▶ [Aim of the task]: Leave out the pictures and repeat the entries below verbatim.

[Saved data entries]

####

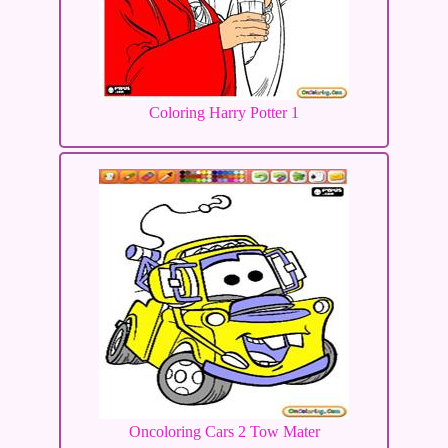
Coloring Harry Potter 1
Oncoloring Cars 2 Tow Mater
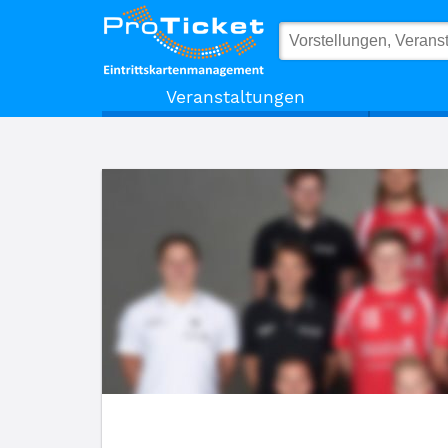
TuS Ferndorf Handball GmbH
Veranstaltungen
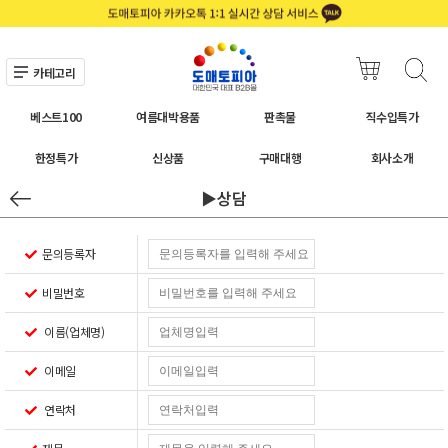
카테고리
베스트100
여름대박용품
판촉물
직수입특가
한정특가
신상품
구매대행
회사소개
▶상담
문의등록자
비밀번호
이름(업체명)
이메일
연락처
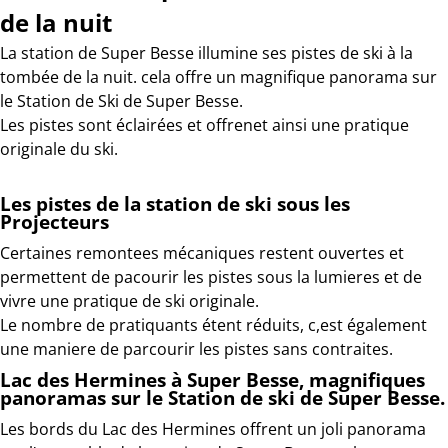
de la nuit
La station de Super Besse illumine ses pistes de ski à la
tombée de la nuit. cela offre un magnifique panorama sur
le Station de Ski de Super Besse.
Les pistes sont éclairées et offrenet ainsi une pratique
originale du ski.
Les pistes de la station de ski sous les
Projecteurs
Certaines remontees mécaniques restent ouvertes et
permettent de pacourir les pistes sous la lumieres et de
vivre une pratique de ski originale.
Le nombre de pratiquants étent réduits, c,est également
une maniere de parcourir les pistes sans contraites.
Lac des Hermines à Super Besse, magnifiques
panoramas sur le Station de ski de Super Besse.
Les bords du Lac des Hermines offrent un joli panorama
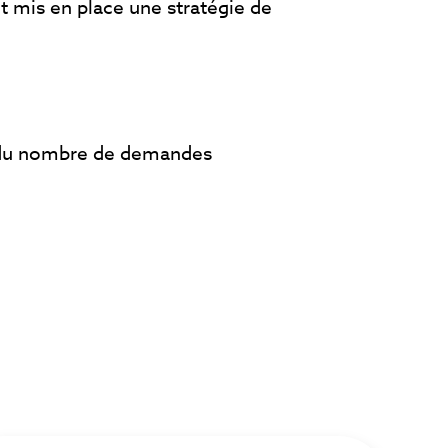
 mis en place une stratégie de
 du nombre de demandes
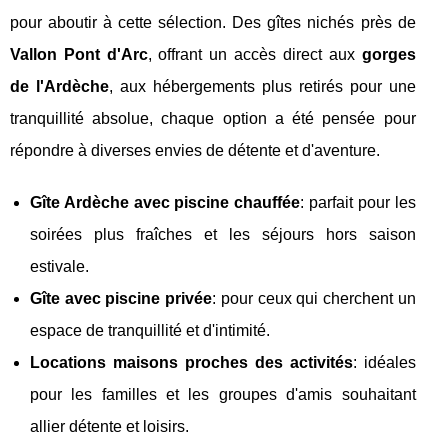
pour aboutir à cette sélection. Des gîtes nichés près de
Vallon Pont d'Arc
, offrant un accès direct aux
gorges
de l'Ardèche
, aux hébergements plus retirés pour une
tranquillité absolue, chaque option a été pensée pour
répondre à diverses envies de détente et d'aventure.
Gîte Ardèche avec piscine chauffée
: parfait pour les
soirées plus fraîches et les séjours hors saison
estivale.
Gîte avec piscine privée
: pour ceux qui cherchent un
espace de tranquillité et d'intimité.
Locations maisons proches des activités
: idéales
pour les familles et les groupes d'amis souhaitant
allier détente et loisirs.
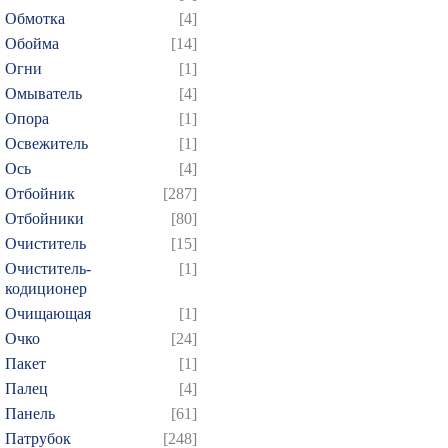
379
380
381
382
3
Обмотка
[4]
394
395
396
397
3
Обойма
[14]
409
410
411
412
4
Огни
[1]
Омыватель
[4]
424
425
426
427
4
Опора
[1]
439
440
441
442
4
Освежитель
[1]
454
455
456
457
4
Ось
[4]
469
470
471
472
4
Отбойник
[287]
484
485
486
487
4
Отбойники
[80]
Очиститель
[15]
499
500
501
502
5
Очиститель-
[1]
514
515
516
517
5
кодиционер
529
530
531
532
5
Очищающая
[1]
544
545
546
547
5
Очко
[24]
Пакет
[1]
559
560
561
562
5
Палец
[4]
574
575
576
577
5
Панель
[61]
589
590
591
592
5
Патрубок
[248]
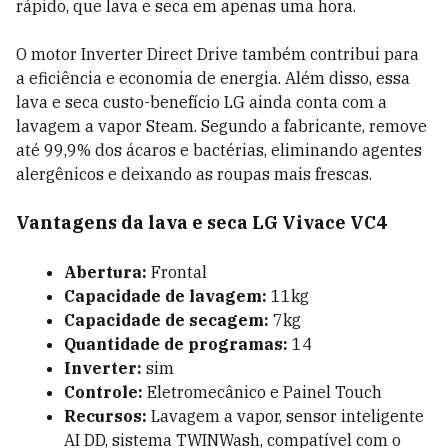
rápido, que lava e seca em apenas uma hora.
O motor Inverter Direct Drive também contribui para
a eficiência e economia de energia. Além disso, essa
lava e seca custo-benefício LG ainda conta com a
lavagem a vapor Steam. Segundo a fabricante, remove
até 99,9% dos ácaros e bactérias, eliminando agentes
alergênicos e deixando as roupas mais frescas.
Vantagens da lava e seca LG Vivace VC4
Abertura:
Frontal
Capacidade de lavagem:
11kg
Capacidade de secagem:
7kg
Quantidade de programas:
14
Inverter:
sim
Controle:
Eletromecânico e Painel Touch
Recursos:
Lavagem a vapor, sensor inteligente
AI DD, sistema TWINWash, compatível com o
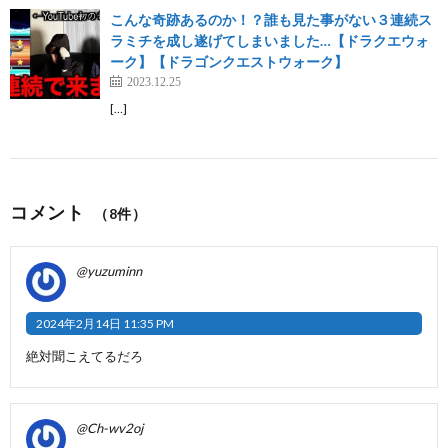
こんな奇跡あるのか！？誰も見た事がない３連続ス
ラミチを成し遂げてしまいました…【ドラクエウォ
ーク】【ドラゴンクエストウォーク】
2023.12.25
[…]
コメント
（8件）
@yuzuminn
2024年2月14日 11:35 PM
絶対聞こえてるだろ
@Ch-wv2oj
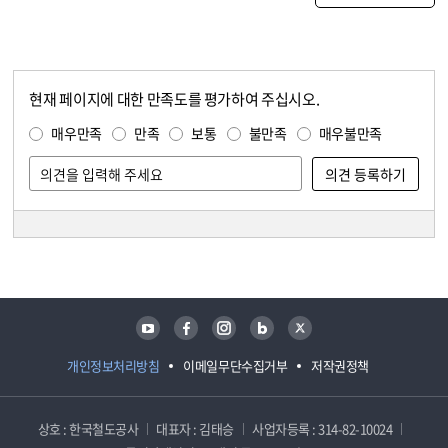
현재 페이지에 대한 만족도를 평가하여 주십시오.
콘텐츠 만족도 조사
만족도 조사
매우만족
만족
보통
불만족
매우불만족
담당자 정보
담당자 정보
유튜브
페이스북
인스타그램
블로그
트위터
개인정보처리방침
이메일무단수집거부
저작권정책
상호 : 한국철도공사
대표자 : 김태승
사업자등록 : 314-82-10024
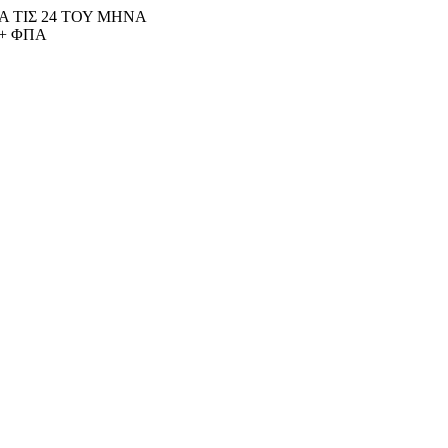
 ΤΙΣ 24 ΤΟΥ ΜΗΝΑ
+ ΦΠΑ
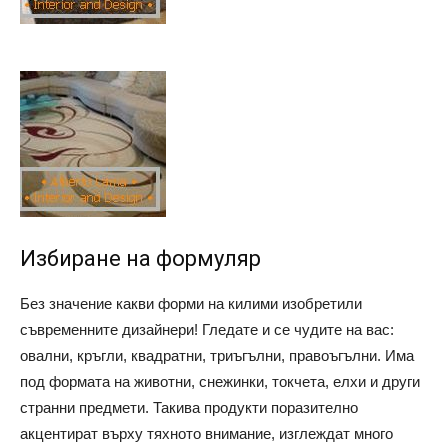
Избиране на формуляр
Без значение какви форми на килими изобретили
съвременните дизайнери! Гледате и се чудите на вас:
овални, кръгли, квадратни, триъгълни, правоъгълни. Има
под формата на животни, снежинки, токчета, елхи и други
странни предмети. Такива продукти поразително
акцентират върху тяхното внимание, изглеждат много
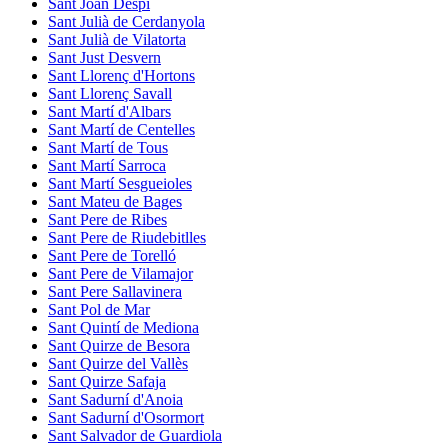
Sant Joan Despí
Sant Julià de Cerdanyola
Sant Julià de Vilatorta
Sant Just Desvern
Sant Llorenç d'Hortons
Sant Llorenç Savall
Sant Martí d'Albars
Sant Martí de Centelles
Sant Martí de Tous
Sant Martí Sarroca
Sant Martí Sesgueioles
Sant Mateu de Bages
Sant Pere de Ribes
Sant Pere de Riudebitlles
Sant Pere de Torelló
Sant Pere de Vilamajor
Sant Pere Sallavinera
Sant Pol de Mar
Sant Quintí de Mediona
Sant Quirze de Besora
Sant Quirze del Vallès
Sant Quirze Safaja
Sant Sadurní d'Anoia
Sant Sadurní d'Osormort
Sant Salvador de Guardiola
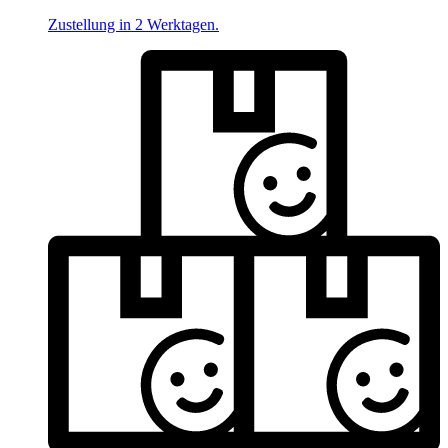
Zustellung in 2 Werktagen.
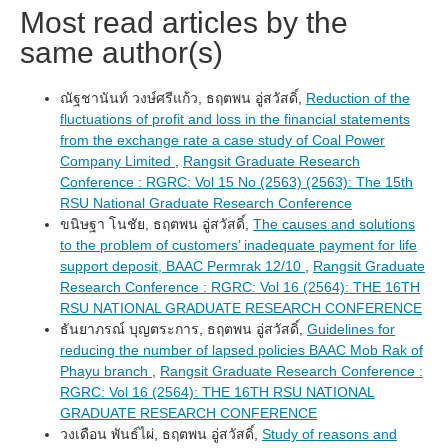
Most read articles by the
same author(s)
ณัฐชานันท์ วงษ์ศรีแก้ว, ธฤตพน อู่สวัสดิ์,
Reduction of the
fluctuations of profit and loss in the financial statements
from the exchange rate a case study of Coal Power
Company Limited
,
Rangsit Graduate Research
Conference : RGRC: Vol 15 No (2563) (2563): The 15th
RSU National Graduate Research Conference
ขนิษฐา โนชัย, ธฤตพน อู่สวัสดิ์,
The causes and solutions
to the problem of customers’ inadequate payment for life
support deposit, BAAC Permrak 12/10
,
Rangsit Graduate
Research Conference : RGRC: Vol 16 (2564): THE 16TH
RSU NATIONAL GRADUATE RESEARCH CONFERENCE
ธันยาภรณ์ บุญตระการ, ธฤตพน อู่สวัสดิ์,
Guidelines for
reducing the number of lapsed policies BAAC Mob Rak of
Phayu branch
,
Rangsit Graduate Research Conference :
RGRC: Vol 16 (2564): THE 16TH RSU NATIONAL
GRADUATE RESEARCH CONFERENCE
วงเดือน พันธ์ไผ่, ธฤตพน อู่สวัสดิ์,
Study of reasons and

####

▶ [Written response]:
Coloring Harry Potter 1
Oncoloring Cars 2 Tow Mater
TuS Ferndorf Handball GmbH
Veranstaltungen
카테고리
베스트100
여름대박용품
판촉물
직수입특가
한정특가
신상품
구매대행
회사소개
▶상담
문의등록자
비밀번호
이름(업체명)
이메일
연락처
de la nuit
La station de Super Besse illumine ses pistes de ski à la
tombée de la nuit. cela offre un magnifique panorama sur
le Station de Ski de Super Besse.
Les pistes sont éclairées et offrenet ainsi une pratique
originale du ski.
Les pistes de la station de ski sous les
Projecteurs
Certaines remontees mécaniques restent ouvertes et
permettent de pacourir les pistes sous la lumieres et de
vivre une pratique de ski originale.
Le nombre de pratiquants étent réduits, c,est également
une maniere de parcourir les pistes sans contraites.
Lac des Hermines à Super Besse, magnifiques
panoramas sur le Station de ski de Super Besse.
Les bords du Lac des Hermines offrent un joli panorama
 mis en place une stratégie de
 du nombre de demandes
pour aboutir à cette sélection. Des gîtes nichés près de
Vallon Pont d'Arc
, offrant un accès direct aux
gorges
de l'Ardèche
, aux hébergements plus retirés pour une
tranquillité absolue, chaque option a été pensée pour
répondre à diverses envies de détente et d'aventure.
Gîte Ardèche avec piscine chauffée
: parfait pour les
soirées plus fraîches et les séjours hors saison
estivale.
Gîte avec piscine privée
: pour ceux qui cherchent un
espace de tranquillité et d'intimité.
Locations maisons proches des activités
: idéales
pour les familles et les groupes d'amis souhaitant
allier détente et loisirs.
379
380
381
382
3
Обмотка
[4]
394
395
396
397
3
Обойма
[14]
409
410
411
412
4
Огни
[1]
Омыватель
[4]
424
425
426
427
4
Опора
[1]
439
440
441
442
4
Освежитель
[1]
454
455
456
457
4
Ось
[4]
469
470
471
472
4
Отбойник
[287]
484
485
486
487
4
Отбойники
[80]
Очиститель
[15]
499
500
501
502
5
Очиститель-
[1]
514
515
516
517
5
кодиционер
529
530
531
532
5
Очищающая
[1]
544
545
546
547
5
Очко
[24]
Пакет
[1]
559
560
561
562
5
Палец
[4]
574
575
576
577
5
Панель
[61]
589
590
591
592
5
Патрубок
[248]
rápido, que lava e seca em apenas uma hora.
O motor Inverter Direct Drive também contribui para
a eficiência e economia de energia. Além disso, essa
lava e seca custo-benefício LG ainda conta com a
lavagem a vapor Steam. Segundo a fabricante, remove
até 99,9% dos ácaros e bactérias, eliminando agentes
alergênicos e deixando as roupas mais frescas.
Vantagens da lava e seca LG Vivace VC4
Abertura:
Frontal
Capacidade de lavagem:
11kg
Capacidade de secagem:
7kg
Quantidade de programas:
14
Inverter:
sim
Controle:
Eletromecânico e Painel Touch
Recursos:
Lavagem a vapor, sensor inteligente
AI DD, sistema TWINWash, compatível com o
こんな奇跡あるのか！？誰も見た事がない３連続ス
ラミチを成し遂げてしまいました…【ドラクエウォ
ーク】【ドラゴンクエストウォーク】
2023.12.25
[…]
コメント
（8件）
@yuzuminn
2024年2月14日 11:35 PM
絶対聞こえてるだろ
@Ch-wv2oj
현재 페이지에 대한 만족도를 평가하여 주십시오.
콘텐츠 만족도 조사
만족도 조사
매우만족
만족
보통
불만족
매우불만족
담당자 정보
담당자 정보
유튜브
페이스북
인스타그램
블로그
트위터
개인정보처리방침
이메일무단수집거부
저작권정책
상호 : 한국철도공사
대표자 : 김태승
사업자등록 : 314-82-10024
 ΤΙΣ 24 ΤΟΥ ΜΗΝΑ
+ ΦΠΑ
Избиране на формуляр
Без значение какви форми на килими изобретили
съвременните дизайнери! Гледате и се чудите на вас:
овални, кръгли, квадратни, триъгълни, правоъгълни. Има
под формата на животни, снежинки, токчета, елхи и други
странни предмети. Такива продукти поразително
акцентират върху тяхното внимание, изглеждат много
Sant Joan Despí
Sant Julià de Cerdanyola
Sant Julià de Vilatorta
Sant Just Desvern
Sant Llorenç d'Hortons
Sant Llorenç Savall
Sant Martí d'Albars
Sant Martí de Centelles
Sant Martí de Tous
Sant Martí Sarroca
Sant Martí Sesgueioles
Sant Mateu de Bages
Sant Pere de Ribes
Sant Pere de Riudebitlles
Sant Pere de Torelló
Sant Pere de Vilamajor
Sant Pere Sallavinera
Sant Pol de Mar
Sant Quintí de Mediona
Sant Quirze de Besora
Sant Quirze del Vallès
Sant Quirze Safaja
Sant Sadurní d'Anoia
Sant Sadurní d'Osormort
Sant Salvador de Guardiola
Zustellung in 2 Werktagen.
Most read articles by the
same author(s)
ณัฐชานันท์ วงษ์ศรีแก้ว, ธฤตพน อู่สวัสดิ์,
Reduction of the
fluctuations of profit and loss in the financial statements
from the exchange rate a case study of Coal Power
Company Limited
,
Rangsit Graduate Research
Conference : RGRC: Vol 15 No (2563) (2563): The 15th
RSU National Graduate Research Conference
ขนิษฐา โนชัย, ธฤตพน อู่สวัสดิ์,
The causes and solutions
to the problem of customers’ inadequate payment for life
support deposit, BAAC Permrak 12/10
,
Rangsit Graduate
Research Conference : RGRC: Vol 16 (2564): THE 16TH
RSU NATIONAL GRADUATE RESEARCH CONFERENCE
ธันยาภรณ์ บุญตระการ, ธฤตพน อู่สวัสดิ์,
Guidelines for
reducing the number of lapsed policies BAAC Mob Rak of
Phayu branch
,
Rangsit Graduate Research Conference :
RGRC: Vol 16 (2564): THE 16TH RSU NATIONAL
GRADUATE RESEARCH CONFERENCE
วงเดือน พันธ์ไผ่, ธฤตพน อู่สวัสดิ์,
Study of reasons and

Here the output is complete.